Йош мысленно взвесил достоинства этой чудной парочки. Тут смотреть
было особенно не на что, но даже два пусть и занюханных пехотинца-асигару
прибавят значительности его въезду в Горию. У Йоша нашлось бы, чем их
загрузить. Мальчишка может держать бечевку с воздушными змеями, а
беспутный солдат понес бы штандарт и сумку с головами тану.
- Дорога до Гории до сих пор опасная, - сказал Йош. - Если хочешь,
Джим, можешь поехать со мной. И ты, Вилкас, тоже. Я лишь попрошу вас
понести кое-какие мои вещи.
- Вот это было бы здорово! - возликовал Санни Джим. - Да ежели мы
будем держаться тебя да твоего железного меча, к нам ни один засранец не
привяжется! Отличная идея, правда, Вилкас?
Сальная голова оторвалась от стола.
- Гениальная. - Налитые кровью глаза, устремленные на Йоша,
неожиданно стали до жути трезвыми. - Как, ты говоришь, тебя звать,
узкоглазый?
Йош отложил ребрышко, которое обгладывал, и улыбнулся Вилкасу, словно
капризному ребенку.
- Можешь называть меня Йоши-сан, - ответил он.
10
На Горийском причале группа встречающих ждала, когда корабль из
Росилана укрепят на мелководной якорной стоянке.
Отсыревшие под мелким дождиком мрачных расцветок флаги, украшенные
гербом лорда Эйкена-Луганна в виде воздетого в неприличном жесте золотого
перста, повисли без движения. Аристократы, восседающие на скакунах,
украшенных искусно отделанными чепраками, промокли до нитки; но Мерси
предупредила Эйкена, чтобы сегодня он не допускал никакого вмешательства в
действие стихийных сил. В глазах тану установка экрана против дождя, как и
любое другое проявление необычайных метапсихических талантов, была бы
нарушением правил приличия и свидетельством недостаточной скромности
претендента на королевский титул.
Бригада докеров в серых торквесах установила наконец нарядные сходни.
До самых мельчайших деталей соблюдая торжественный церемониал, вновь
сформированная рота Эйкеновых пехотинцев-златоносцев выстроилась в
почетном карауле; искрящиеся бисеринки дождевых капель подчеркивали
великолепие их легких доспехов из латунно-серого и черного стекла.

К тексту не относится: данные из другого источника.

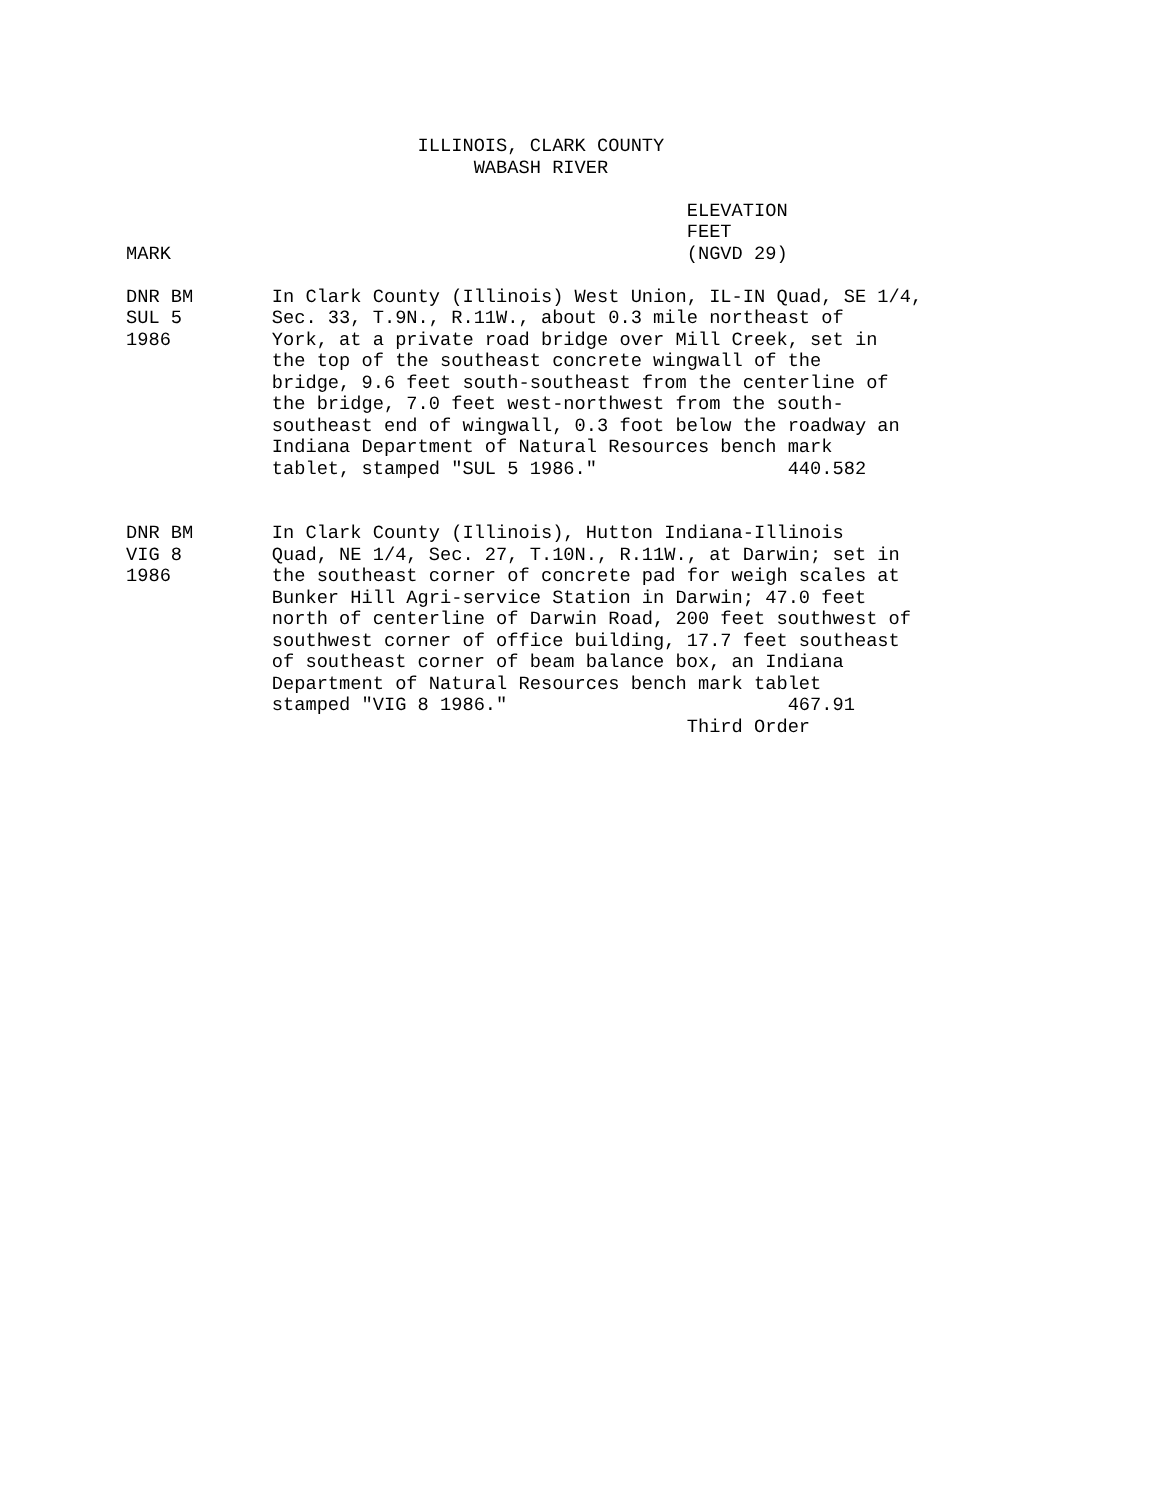ILLINOIS, CLARK COUNTY
                               WABASH RIVER

                                                  ELEVATION
                                                  FEET
MARK                                              (NGVD 29)

DNR BM       In Clark County (Illinois) West Union, IL-IN Quad, SE 1/4,
SUL 5        Sec. 33, T.9N., R.11W., about 0.3 mile northeast of
1986         York, at a private road bridge over Mill Creek, set in
             the top of the southeast concrete wingwall of the
             bridge, 9.6 feet south-southeast from the centerline of
             the bridge, 7.0 feet west-northwest from the south-
             southeast end of wingwall, 0.3 foot below the roadway an
             Indiana Department of Natural Resources bench mark
             tablet, stamped "SUL 5 1986."                 440.582


DNR BM       In Clark County (Illinois), Hutton Indiana-Illinois
VIG 8        Quad, NE 1/4, Sec. 27, T.10N., R.11W., at Darwin; set in
1986         the southeast corner of concrete pad for weigh scales at
             Bunker Hill Agri-service Station in Darwin; 47.0 feet
             north of centerline of Darwin Road, 200 feet southwest of
             southwest corner of office building, 17.7 feet southeast
             of southeast corner of beam balance box, an Indiana
             Department of Natural Resources bench mark tablet
             stamped "VIG 8 1986."                         467.91
                                                  Third Order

Альборан самолично вывел вперед для стоявших на палубе гостей четырех
белых халиков. Чернорабочие установили у конца сходен скамью, чтобы
облегчить прибывшим процедуру усаживания верхом.
На борту корабля горн пропел одинокую ноту. Несколько леди тану из
кортежа Эйкена ответили фанфарами. Иднар, вдова покойного лорда Грэдлонна
Росиланского, первой ступила на сходни, за ней последовали ее почтенная
свекровь, леди Морна-Ия, сестра Иднар-Тирон Сладкоголосая и Блейн Чемпион,
муж Тирон.
Эйкен снял золотистую шляпу с намокшим черным пером, осторожно
поднялся в воздух и, встав в седле в полный рост, широко раскинул руки в
приветственном жесте.
- Сланшл! - мысленно и вслух прокричал тщедушный узурпатор Гории, и
сила его голоса заставила содрогнуться скалы, стеной огораживающие гавань.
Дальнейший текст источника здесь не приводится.